Татарин голову повернул, на мой голос отзываясь, а потом просто плечами передёрнул.
— Работал. — Отозвался сухо.
— А невеста твоя? Откуда она взялась?
— Потрахались — понравилось. Показалось, что сможем жить вместе. Почти как ты. — Обвинение бросил. — Только я сумел вовремя остановиться. — Добавил, однобоко усмехнувшись. — Я не смог тебя забыть.
— А хотел?
— И не хотел тоже! Меня всё устраивало. Я знал, что ты вернёшься. — Резкими словами бросался. — А ты?
— А я поняла, что благие намерения завели меня куда-то не туда.
— Не хочу объясняться! — Татарин обхватил голову руками и выдохнул вверх, напряжение из себя выталкивая. Я обняла его со спины и прижалась губами к плечу.
— Тогда настало время для спонтанного секса. — Шепнула, а он на меня с сомнением покосился. — Правда, правда. Это я тебе как человек с неудачным жизненным опытом говорю: если нечего сказать или говорить не хочешь, займись сексом и вопросы отпадут сами собой. — Заверила и на цыпочки привстала, чтобы поцеловать, ведь прийти мне на выручку Татарин явно не собирался.
— Круто завернула: если нечего сказать, то снимай трусы… — Опошлил он мои слова, а я его агрессию пропустила, понимая, что лишних слов сейчас точно не хочу.
От взгляда, что лезвием полосовал, отмахнулась, и стянула тяжёлое от воды платье через голову. Смущение давно отпустило. Теперь всё каким-то естественным казалось. И непонятно было, как без него всё это время влачила бренное существование. Сняла бельё и решительно через него переступила, оказываясь к Татарину ближе. А он снова сомневался. Привык меня ломать, а теперь словно и не верил податливости. Подступившись ближе, ребром ладони по линии подбородка провёл, тут же пальцами шею перехватил и едва ощутимо её сжал, определённую степень доверия очерчивая. Не понимая того, что оно давно безгранично.
— Что ты задумала? — Зло прошипел, ледяной глыбой надо мной навис, а я только лишь губы языком обвела и Татарин сдался. Застонал сквозь зубы, глаза прикрыл, успокаиваясь.
Сначала нежным и мягким был, потом агрессивным, резким, грубым. Точно, как и обещал. А я взглядом в слова, написанные на его руках, вцепилась, и словно голос, им вторящий слышала. Его голос. Волшебный, гипнотический, заставляющий отключиться.
Проснулась я одна. Из каюты вышла, глянула, а Татарин в море плавает, мощными гребками рассекая водную гладь. На меня поглядывает с интересом, с вызовом, словно зацепить этим хочет. На борт поднялся и принял из моих рук полотенце, так и не проронив ни слова.
— Ты оставил меня одну после первой брачной ночи. Совесть не мучает?
— Дорогая, вести светские беседы с утра пораньше дурной тон. Предпочитаю заняться сексом и оставить все недопонимания в прошлом. — Вопреки словам, легко коснулся он моих губ. — Ты спала, а я уже нет. Горячая, голая, соблазнительная. Боялся, что не сдержусь. — Пояснил тут же. Домой? — Огорошил вопросом, растеряться заставляя.

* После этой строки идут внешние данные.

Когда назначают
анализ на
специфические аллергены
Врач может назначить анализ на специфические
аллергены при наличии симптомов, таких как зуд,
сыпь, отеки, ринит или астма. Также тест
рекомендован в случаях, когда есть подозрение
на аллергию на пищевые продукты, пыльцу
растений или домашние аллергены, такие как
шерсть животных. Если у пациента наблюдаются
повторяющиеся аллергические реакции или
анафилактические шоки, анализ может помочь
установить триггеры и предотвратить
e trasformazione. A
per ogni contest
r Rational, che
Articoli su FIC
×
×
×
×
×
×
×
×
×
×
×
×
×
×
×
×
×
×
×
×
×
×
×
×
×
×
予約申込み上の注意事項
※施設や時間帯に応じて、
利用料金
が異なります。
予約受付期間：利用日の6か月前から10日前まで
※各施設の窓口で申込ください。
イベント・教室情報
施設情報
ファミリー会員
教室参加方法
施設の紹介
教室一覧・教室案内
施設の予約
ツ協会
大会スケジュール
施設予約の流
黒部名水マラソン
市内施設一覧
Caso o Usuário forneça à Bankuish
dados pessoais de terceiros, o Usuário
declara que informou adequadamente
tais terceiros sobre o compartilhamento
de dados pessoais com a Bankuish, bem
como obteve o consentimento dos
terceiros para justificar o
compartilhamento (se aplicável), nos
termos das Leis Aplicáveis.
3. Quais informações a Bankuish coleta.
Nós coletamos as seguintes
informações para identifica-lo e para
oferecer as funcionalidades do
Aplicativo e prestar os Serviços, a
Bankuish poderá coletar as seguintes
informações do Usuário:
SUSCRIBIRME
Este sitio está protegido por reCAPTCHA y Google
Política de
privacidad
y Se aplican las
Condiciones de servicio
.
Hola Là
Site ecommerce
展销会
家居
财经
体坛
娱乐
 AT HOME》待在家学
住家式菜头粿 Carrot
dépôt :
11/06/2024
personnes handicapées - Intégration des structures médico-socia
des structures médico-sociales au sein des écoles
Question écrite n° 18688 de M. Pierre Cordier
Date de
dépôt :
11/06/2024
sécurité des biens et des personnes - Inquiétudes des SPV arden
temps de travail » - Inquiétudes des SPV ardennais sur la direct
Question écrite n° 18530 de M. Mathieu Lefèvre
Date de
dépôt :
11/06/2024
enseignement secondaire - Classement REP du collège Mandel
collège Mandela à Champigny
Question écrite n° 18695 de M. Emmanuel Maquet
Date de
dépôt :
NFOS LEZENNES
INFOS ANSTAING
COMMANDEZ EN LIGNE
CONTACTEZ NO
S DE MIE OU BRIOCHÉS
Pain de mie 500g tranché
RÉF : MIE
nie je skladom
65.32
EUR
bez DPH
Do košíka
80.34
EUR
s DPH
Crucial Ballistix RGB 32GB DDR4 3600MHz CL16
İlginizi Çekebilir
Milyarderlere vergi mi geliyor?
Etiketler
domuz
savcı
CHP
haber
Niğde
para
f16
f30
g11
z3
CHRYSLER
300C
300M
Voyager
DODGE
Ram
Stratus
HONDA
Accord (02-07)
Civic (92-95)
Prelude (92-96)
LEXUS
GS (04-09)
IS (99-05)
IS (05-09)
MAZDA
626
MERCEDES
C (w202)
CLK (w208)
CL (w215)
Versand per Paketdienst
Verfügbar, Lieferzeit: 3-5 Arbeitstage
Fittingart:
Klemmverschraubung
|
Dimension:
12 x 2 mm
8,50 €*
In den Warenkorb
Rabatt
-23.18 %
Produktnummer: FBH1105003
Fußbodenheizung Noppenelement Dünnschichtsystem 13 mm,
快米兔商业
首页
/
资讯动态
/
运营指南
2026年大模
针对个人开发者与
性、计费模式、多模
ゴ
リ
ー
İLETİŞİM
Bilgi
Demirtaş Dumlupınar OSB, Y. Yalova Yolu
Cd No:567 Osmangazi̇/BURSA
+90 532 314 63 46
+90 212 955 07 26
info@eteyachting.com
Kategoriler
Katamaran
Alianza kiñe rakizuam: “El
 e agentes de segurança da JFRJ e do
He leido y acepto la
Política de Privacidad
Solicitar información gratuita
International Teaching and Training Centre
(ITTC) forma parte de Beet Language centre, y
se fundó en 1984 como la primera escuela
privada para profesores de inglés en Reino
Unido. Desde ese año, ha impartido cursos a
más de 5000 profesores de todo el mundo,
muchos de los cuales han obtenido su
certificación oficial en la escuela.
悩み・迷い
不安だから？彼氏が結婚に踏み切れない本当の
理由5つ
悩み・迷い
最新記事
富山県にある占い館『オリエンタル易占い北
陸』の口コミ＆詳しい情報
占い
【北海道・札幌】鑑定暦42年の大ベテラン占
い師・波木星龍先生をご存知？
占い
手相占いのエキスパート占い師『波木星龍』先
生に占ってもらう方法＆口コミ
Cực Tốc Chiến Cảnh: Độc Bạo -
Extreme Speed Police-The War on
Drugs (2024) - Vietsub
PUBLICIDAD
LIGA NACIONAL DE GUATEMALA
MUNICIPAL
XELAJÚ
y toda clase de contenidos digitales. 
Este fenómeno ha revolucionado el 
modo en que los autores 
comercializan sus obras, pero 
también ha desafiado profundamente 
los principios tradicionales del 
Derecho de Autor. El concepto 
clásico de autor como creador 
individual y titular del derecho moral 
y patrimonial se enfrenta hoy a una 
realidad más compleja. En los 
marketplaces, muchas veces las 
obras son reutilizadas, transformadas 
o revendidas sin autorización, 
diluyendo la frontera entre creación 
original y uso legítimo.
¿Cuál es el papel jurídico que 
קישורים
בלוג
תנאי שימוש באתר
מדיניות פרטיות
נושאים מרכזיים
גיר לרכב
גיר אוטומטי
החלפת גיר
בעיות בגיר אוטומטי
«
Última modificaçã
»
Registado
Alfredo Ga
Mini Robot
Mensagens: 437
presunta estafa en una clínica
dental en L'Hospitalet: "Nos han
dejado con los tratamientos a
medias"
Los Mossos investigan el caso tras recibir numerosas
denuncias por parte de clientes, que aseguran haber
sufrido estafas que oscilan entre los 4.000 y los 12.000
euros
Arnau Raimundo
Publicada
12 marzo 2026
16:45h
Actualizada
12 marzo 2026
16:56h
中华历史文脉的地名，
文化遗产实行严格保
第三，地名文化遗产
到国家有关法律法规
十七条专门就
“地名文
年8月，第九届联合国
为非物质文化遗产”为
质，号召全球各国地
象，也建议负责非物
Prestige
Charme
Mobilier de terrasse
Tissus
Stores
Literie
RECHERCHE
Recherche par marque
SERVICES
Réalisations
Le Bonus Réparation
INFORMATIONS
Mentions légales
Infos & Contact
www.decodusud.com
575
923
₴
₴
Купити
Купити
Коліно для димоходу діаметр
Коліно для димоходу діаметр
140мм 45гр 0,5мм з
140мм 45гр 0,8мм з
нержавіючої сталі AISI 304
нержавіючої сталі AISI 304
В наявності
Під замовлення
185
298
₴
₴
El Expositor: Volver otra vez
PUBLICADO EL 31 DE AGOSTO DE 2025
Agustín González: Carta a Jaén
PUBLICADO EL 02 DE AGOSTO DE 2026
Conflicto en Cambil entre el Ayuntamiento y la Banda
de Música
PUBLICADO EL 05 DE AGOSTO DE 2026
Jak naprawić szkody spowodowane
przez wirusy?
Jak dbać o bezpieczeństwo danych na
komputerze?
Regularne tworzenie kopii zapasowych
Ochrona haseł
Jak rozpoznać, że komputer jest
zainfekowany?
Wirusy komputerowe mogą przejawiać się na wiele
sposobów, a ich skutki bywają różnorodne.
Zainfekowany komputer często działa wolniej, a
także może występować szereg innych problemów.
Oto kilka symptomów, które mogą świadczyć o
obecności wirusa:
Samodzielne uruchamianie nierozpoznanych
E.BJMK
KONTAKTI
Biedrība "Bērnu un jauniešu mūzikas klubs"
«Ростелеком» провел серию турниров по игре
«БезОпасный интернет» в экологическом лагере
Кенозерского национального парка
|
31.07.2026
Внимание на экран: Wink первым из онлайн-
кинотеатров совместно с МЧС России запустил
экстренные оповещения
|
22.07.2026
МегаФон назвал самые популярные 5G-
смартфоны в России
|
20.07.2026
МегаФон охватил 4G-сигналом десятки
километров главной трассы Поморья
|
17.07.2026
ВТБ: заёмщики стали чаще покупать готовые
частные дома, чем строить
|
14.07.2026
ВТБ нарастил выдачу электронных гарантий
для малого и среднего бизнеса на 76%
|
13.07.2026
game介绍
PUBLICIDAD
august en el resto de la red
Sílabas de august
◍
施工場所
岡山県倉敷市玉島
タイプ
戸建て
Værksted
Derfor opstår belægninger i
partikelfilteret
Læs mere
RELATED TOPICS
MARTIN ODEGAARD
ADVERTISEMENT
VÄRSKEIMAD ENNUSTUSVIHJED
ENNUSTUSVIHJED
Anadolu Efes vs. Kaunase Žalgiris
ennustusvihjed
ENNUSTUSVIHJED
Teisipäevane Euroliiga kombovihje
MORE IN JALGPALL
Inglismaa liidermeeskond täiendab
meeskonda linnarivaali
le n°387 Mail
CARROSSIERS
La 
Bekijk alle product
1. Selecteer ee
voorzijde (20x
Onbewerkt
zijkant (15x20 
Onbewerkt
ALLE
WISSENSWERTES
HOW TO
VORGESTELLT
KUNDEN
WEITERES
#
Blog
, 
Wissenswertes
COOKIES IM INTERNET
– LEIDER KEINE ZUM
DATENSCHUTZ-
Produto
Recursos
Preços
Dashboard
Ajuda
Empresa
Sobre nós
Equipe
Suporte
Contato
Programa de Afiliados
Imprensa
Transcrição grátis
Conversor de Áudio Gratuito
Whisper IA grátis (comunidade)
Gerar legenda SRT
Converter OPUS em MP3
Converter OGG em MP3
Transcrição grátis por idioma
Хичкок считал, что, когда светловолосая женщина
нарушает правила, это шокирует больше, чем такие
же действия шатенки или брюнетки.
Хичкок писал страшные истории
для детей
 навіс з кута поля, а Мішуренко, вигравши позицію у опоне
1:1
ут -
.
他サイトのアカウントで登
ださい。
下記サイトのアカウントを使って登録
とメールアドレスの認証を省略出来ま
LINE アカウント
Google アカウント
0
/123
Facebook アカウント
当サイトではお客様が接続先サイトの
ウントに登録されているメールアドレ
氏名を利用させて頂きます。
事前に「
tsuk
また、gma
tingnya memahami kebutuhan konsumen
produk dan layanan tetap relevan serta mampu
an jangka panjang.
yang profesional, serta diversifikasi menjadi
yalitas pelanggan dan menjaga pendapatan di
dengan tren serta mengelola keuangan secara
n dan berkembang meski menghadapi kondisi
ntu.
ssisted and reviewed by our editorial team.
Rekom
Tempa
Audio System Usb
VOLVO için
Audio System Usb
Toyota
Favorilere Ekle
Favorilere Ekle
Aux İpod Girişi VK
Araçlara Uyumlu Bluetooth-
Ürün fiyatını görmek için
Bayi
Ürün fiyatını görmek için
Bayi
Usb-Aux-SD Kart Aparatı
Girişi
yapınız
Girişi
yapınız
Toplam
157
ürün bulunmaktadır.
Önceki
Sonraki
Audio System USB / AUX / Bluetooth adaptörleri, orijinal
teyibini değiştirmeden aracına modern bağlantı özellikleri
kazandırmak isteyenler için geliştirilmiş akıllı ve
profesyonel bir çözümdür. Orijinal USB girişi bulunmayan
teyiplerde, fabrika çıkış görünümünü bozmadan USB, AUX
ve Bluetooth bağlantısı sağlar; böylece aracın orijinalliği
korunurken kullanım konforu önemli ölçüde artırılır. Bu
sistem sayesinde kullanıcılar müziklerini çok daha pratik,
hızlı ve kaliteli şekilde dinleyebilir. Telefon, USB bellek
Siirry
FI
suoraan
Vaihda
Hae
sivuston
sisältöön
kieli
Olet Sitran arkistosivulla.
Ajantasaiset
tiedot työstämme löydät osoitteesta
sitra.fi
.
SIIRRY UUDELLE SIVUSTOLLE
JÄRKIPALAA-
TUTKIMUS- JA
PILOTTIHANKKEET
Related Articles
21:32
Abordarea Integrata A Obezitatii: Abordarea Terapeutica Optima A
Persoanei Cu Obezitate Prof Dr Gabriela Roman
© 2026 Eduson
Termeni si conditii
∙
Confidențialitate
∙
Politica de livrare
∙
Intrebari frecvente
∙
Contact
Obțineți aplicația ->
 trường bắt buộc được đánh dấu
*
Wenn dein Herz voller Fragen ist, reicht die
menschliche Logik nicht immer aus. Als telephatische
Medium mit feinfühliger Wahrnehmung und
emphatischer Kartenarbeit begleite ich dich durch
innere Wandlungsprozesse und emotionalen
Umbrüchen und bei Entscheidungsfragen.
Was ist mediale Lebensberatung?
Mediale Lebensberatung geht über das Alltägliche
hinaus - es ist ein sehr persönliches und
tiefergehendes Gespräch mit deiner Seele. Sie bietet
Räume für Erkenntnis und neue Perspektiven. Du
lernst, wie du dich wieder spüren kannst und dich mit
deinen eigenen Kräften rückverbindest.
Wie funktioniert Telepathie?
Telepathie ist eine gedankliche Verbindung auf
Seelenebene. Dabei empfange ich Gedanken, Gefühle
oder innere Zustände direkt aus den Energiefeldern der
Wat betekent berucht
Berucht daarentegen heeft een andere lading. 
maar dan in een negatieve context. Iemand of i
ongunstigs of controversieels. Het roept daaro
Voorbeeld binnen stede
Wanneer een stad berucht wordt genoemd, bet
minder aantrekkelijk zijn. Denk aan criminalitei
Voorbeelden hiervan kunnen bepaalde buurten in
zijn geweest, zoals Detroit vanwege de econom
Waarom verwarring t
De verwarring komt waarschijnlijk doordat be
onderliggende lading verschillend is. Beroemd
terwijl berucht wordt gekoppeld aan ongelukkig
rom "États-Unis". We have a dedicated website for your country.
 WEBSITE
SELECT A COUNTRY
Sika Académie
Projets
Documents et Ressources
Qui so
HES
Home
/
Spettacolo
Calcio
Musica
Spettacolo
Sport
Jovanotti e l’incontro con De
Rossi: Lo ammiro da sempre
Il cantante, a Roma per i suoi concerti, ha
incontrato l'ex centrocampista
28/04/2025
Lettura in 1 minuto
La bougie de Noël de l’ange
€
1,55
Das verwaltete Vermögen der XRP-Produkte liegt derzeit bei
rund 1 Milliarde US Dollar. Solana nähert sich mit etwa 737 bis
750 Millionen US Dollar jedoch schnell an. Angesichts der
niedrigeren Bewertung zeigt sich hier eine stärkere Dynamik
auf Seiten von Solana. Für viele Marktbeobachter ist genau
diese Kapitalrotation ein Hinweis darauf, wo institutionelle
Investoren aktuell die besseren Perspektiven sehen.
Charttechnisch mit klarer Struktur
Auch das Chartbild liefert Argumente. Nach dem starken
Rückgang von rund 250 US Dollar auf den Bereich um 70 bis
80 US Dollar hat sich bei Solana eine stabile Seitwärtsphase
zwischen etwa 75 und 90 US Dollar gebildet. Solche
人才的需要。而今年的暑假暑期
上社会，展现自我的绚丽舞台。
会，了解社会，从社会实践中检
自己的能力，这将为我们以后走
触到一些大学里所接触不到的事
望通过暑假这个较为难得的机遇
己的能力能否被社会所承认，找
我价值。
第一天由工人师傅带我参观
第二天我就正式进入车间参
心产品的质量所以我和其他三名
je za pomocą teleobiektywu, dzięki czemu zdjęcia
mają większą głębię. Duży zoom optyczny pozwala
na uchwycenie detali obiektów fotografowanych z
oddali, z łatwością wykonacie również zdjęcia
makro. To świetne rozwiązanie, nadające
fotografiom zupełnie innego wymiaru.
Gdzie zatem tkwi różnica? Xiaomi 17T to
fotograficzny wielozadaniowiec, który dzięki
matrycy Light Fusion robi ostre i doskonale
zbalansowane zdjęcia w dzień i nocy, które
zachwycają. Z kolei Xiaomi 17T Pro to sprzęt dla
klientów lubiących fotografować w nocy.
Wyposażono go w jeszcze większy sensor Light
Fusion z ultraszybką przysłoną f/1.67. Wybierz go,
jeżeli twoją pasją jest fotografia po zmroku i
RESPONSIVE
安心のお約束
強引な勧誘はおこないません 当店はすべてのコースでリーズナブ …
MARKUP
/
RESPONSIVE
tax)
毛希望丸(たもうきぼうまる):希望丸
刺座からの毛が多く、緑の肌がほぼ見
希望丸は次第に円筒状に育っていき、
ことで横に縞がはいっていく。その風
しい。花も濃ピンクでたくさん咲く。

— А у тебя и дом есть? Вот уж точно глупая я женщина, от такого завидного жениха столько лет бегала!
— Дома нет, есть квартира. Но тебя я туда не поведу. Логово разврата. Пару дней побудем у родителей, а потом я решу вопрос.
— А у родителей…
— А у родителей дом есть. — Поторопился Татарин на незаданный вопрос ответить.
— Боишься оставлять меня без присмотра? — Догадалась я, а он довольно рассмеялся.
— Да ты зришь в корень, детка! — Восторженно проговорил. — Нужно кое-что решить и отвлекаться на мысли, не сбежала ли ты в очередной раз…
— Я не сбежала Татарин. — Заявила я, а он лишь насмешливо фыркнул. Слишком вызывающе и как-то унизительно. — И замуж выходила не для того, чтобы бегать. Ты сразу уясни этот факт и прекрати всякий раз по этому поводу язвить.